(Data items)

╔══

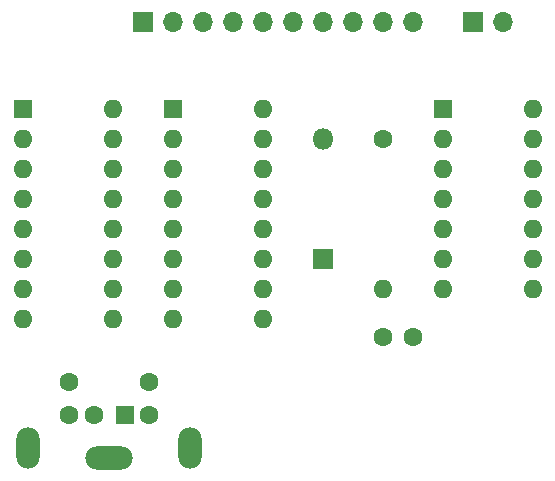
<source format=gbr>
%TF.GenerationSoftware,KiCad,Pcbnew,7.0.6*%
%TF.CreationDate,2023-07-08T15:34:54+08:00*%
%TF.ProjectId,KeyboardInterface,4b657962-6f61-4726-9449-6e7465726661,rev?*%
%TF.SameCoordinates,Original*%
%TF.FileFunction,Soldermask,Bot*%
%TF.FilePolarity,Negative*%
%FSLAX46Y46*%
G04 Gerber Fmt 4.6, Leading zero omitted, Abs format (unit mm)*
G04 Created by KiCad (PCBNEW 7.0.6) date 2023-07-08 15:34:54*
%MOMM*%
%LPD*%
G01*
G04 APERTURE LIST*
%ADD10C,1.600000*%
%ADD11R,1.700000X1.700000*%
%ADD12O,1.700000X1.700000*%
%ADD13R,1.600000X1.600000*%
%ADD14O,2.000000X3.500000*%
%ADD15O,4.000000X2.000000*%
%ADD16R,1.800000X1.800000*%
%ADD17O,1.800000X1.800000*%
%ADD18O,1.600000X1.600000*%
G04 APERTURE END LIST*
D10*
%TO.C,C1*%
X106720000Y-82550000D03*
X109220000Y-82550000D03*
%TD*%
D11*
%TO.C,J2*%
X86360000Y-55880000D03*
D12*
X88900000Y-55880000D03*
X91440000Y-55880000D03*
X93980000Y-55880000D03*
X96520000Y-55880000D03*
X99060000Y-55880000D03*
X101600000Y-55880000D03*
X104140000Y-55880000D03*
X106680000Y-55880000D03*
X109220000Y-55880000D03*
%TD*%
D13*
%TO.C,J1*%
X84836000Y-89154000D03*
D10*
X82236000Y-89154000D03*
X86936000Y-89154000D03*
X80136000Y-89154000D03*
X86936000Y-86354000D03*
X80136000Y-86354000D03*
D14*
X76686000Y-92004000D03*
D15*
X83536000Y-92804000D03*
D14*
X90386000Y-92004000D03*
%TD*%
D16*
%TO.C,D1*%
X101600000Y-75946000D03*
D17*
X101600000Y-65786000D03*
%TD*%
D11*
%TO.C,J3*%
X114300000Y-55880000D03*
D12*
X116840000Y-55880000D03*
%TD*%
D13*
%TO.C,U1*%
X111760000Y-63246000D03*
D18*
X111760000Y-65786000D03*
X111760000Y-68326000D03*
X111760000Y-70866000D03*
X111760000Y-73406000D03*
X111760000Y-75946000D03*
X111760000Y-78486000D03*
X119380000Y-78486000D03*
X119380000Y-75946000D03*
X119380000Y-73406000D03*
X119380000Y-70866000D03*
X119380000Y-68326000D03*
X119380000Y-65786000D03*
X119380000Y-63246000D03*
%TD*%
D10*
%TO.C,R1*%
X106680000Y-65786000D03*
D18*
X106680000Y-78486000D03*
%TD*%
D13*
%TO.C,U3*%
X88900000Y-63246000D03*
D18*
X88900000Y-65786000D03*
X88900000Y-68326000D03*
X88900000Y-70866000D03*
X88900000Y-73406000D03*
X88900000Y-75946000D03*
X88900000Y-78486000D03*
X88900000Y-81026000D03*
X96520000Y-81026000D03*
X96520000Y-78486000D03*
X96520000Y-75946000D03*
X96520000Y-73406000D03*
X96520000Y-70866000D03*
X96520000Y-68326000D03*
X96520000Y-65786000D03*
X96520000Y-63246000D03*
%TD*%
D13*
%TO.C,U2*%
X76200000Y-63246000D03*
D18*
X76200000Y-65786000D03*
X76200000Y-68326000D03*
X76200000Y-70866000D03*
X76200000Y-73406000D03*
X76200000Y-75946000D03*
X76200000Y-78486000D03*
X76200000Y-81026000D03*
X83820000Y-81026000D03*
X83820000Y-78486000D03*
X83820000Y-75946000D03*
X83820000Y-73406000D03*
X83820000Y-70866000D03*
X83820000Y-68326000D03*
X83820000Y-65786000D03*
X83820000Y-63246000D03*
%TD*%
M02*

</source>
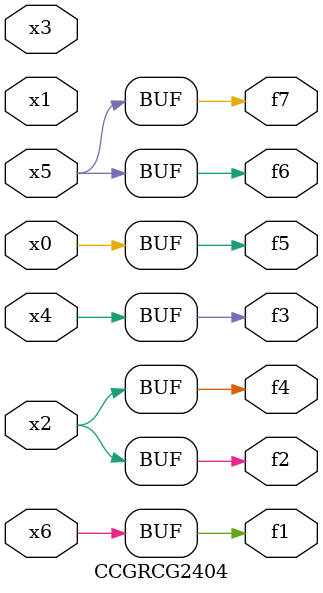
<source format=v>
module CCGRCG2404(
	input x0, x1, x2, x3, x4, x5, x6,
	output f1, f2, f3, f4, f5, f6, f7
);
	assign f1 = x6;
	assign f2 = x2;
	assign f3 = x4;
	assign f4 = x2;
	assign f5 = x0;
	assign f6 = x5;
	assign f7 = x5;
endmodule

</source>
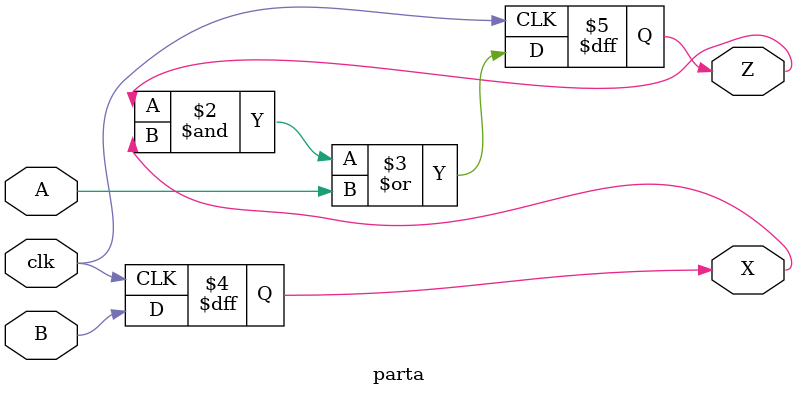
<source format=v>
module parta (
  input A, B, clk,
  output reg X, Z
);
  always @(posedge clk) begin
    X <= B;
    Z <= (Z & X) | A;
  end
endmodule
</source>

╚══

**INSTRUCTION:** Could you reproduce every entry exactly, leaving out the pictures?

**YOUR RESPONSE:**
<source format=gbr>
%TF.GenerationSoftware,KiCad,Pcbnew,7.0.6*%
%TF.CreationDate,2023-07-08T15:34:54+08:00*%
%TF.ProjectId,KeyboardInterface,4b657962-6f61-4726-9449-6e7465726661,rev?*%
%TF.SameCoordinates,Original*%
%TF.FileFunction,Soldermask,Bot*%
%TF.FilePolarity,Negative*%
%FSLAX46Y46*%
G04 Gerber Fmt 4.6, Leading zero omitted, Abs format (unit mm)*
G04 Created by KiCad (PCBNEW 7.0.6) date 2023-07-08 15:34:54*
%MOMM*%
%LPD*%
G01*
G04 APERTURE LIST*
%ADD10C,1.600000*%
%ADD11R,1.700000X1.700000*%
%ADD12O,1.700000X1.700000*%
%ADD13R,1.600000X1.600000*%
%ADD14O,2.000000X3.500000*%
%ADD15O,4.000000X2.000000*%
%ADD16R,1.800000X1.800000*%
%ADD17O,1.800000X1.800000*%
%ADD18O,1.600000X1.600000*%
G04 APERTURE END LIST*
D10*
%TO.C,C1*%
X106720000Y-82550000D03*
X109220000Y-82550000D03*
%TD*%
D11*
%TO.C,J2*%
X86360000Y-55880000D03*
D12*
X88900000Y-55880000D03*
X91440000Y-55880000D03*
X93980000Y-55880000D03*
X96520000Y-55880000D03*
X99060000Y-55880000D03*
X101600000Y-55880000D03*
X104140000Y-55880000D03*
X106680000Y-55880000D03*
X109220000Y-55880000D03*
%TD*%
D13*
%TO.C,J1*%
X84836000Y-89154000D03*
D10*
X82236000Y-89154000D03*
X86936000Y-89154000D03*
X80136000Y-89154000D03*
X86936000Y-86354000D03*
X80136000Y-86354000D03*
D14*
X76686000Y-92004000D03*
D15*
X83536000Y-92804000D03*
D14*
X90386000Y-92004000D03*
%TD*%
D16*
%TO.C,D1*%
X101600000Y-75946000D03*
D17*
X101600000Y-65786000D03*
%TD*%
D11*
%TO.C,J3*%
X114300000Y-55880000D03*
D12*
X116840000Y-55880000D03*
%TD*%
D13*
%TO.C,U1*%
X111760000Y-63246000D03*
D18*
X111760000Y-65786000D03*
X111760000Y-68326000D03*
X111760000Y-70866000D03*
X111760000Y-73406000D03*
X111760000Y-75946000D03*
X111760000Y-78486000D03*
X119380000Y-78486000D03*
X119380000Y-75946000D03*
X119380000Y-73406000D03*
X119380000Y-70866000D03*
X119380000Y-68326000D03*
X119380000Y-65786000D03*
X119380000Y-63246000D03*
%TD*%
D10*
%TO.C,R1*%
X106680000Y-65786000D03*
D18*
X106680000Y-78486000D03*
%TD*%
D13*
%TO.C,U3*%
X88900000Y-63246000D03*
D18*
X88900000Y-65786000D03*
X88900000Y-68326000D03*
X88900000Y-70866000D03*
X88900000Y-73406000D03*
X88900000Y-75946000D03*
X88900000Y-78486000D03*
X88900000Y-81026000D03*
X96520000Y-81026000D03*
X96520000Y-78486000D03*
X96520000Y-75946000D03*
X96520000Y-73406000D03*
X96520000Y-70866000D03*
X96520000Y-68326000D03*
X96520000Y-65786000D03*
X96520000Y-63246000D03*
%TD*%
D13*
%TO.C,U2*%
X76200000Y-63246000D03*
D18*
X76200000Y-65786000D03*
X76200000Y-68326000D03*
X76200000Y-70866000D03*
X76200000Y-73406000D03*
X76200000Y-75946000D03*
X76200000Y-78486000D03*
X76200000Y-81026000D03*
X83820000Y-81026000D03*
X83820000Y-78486000D03*
X83820000Y-75946000D03*
X83820000Y-73406000D03*
X83820000Y-70866000D03*
X83820000Y-68326000D03*
X83820000Y-65786000D03*
X83820000Y-63246000D03*
%TD*%
M02*

</source>
<source format=v>
module CCGRCG2404(
	input x0, x1, x2, x3, x4, x5, x6,
	output f1, f2, f3, f4, f5, f6, f7
);
	assign f1 = x6;
	assign f2 = x2;
	assign f3 = x4;
	assign f4 = x2;
	assign f5 = x0;
	assign f6 = x5;
	assign f7 = x5;
endmodule

</source>
<source format=v>
module parta (
  input A, B, clk,
  output reg X, Z
);
  always @(posedge clk) begin
    X <= B;
    Z <= (Z & X) | A;
  end
endmodule
</source>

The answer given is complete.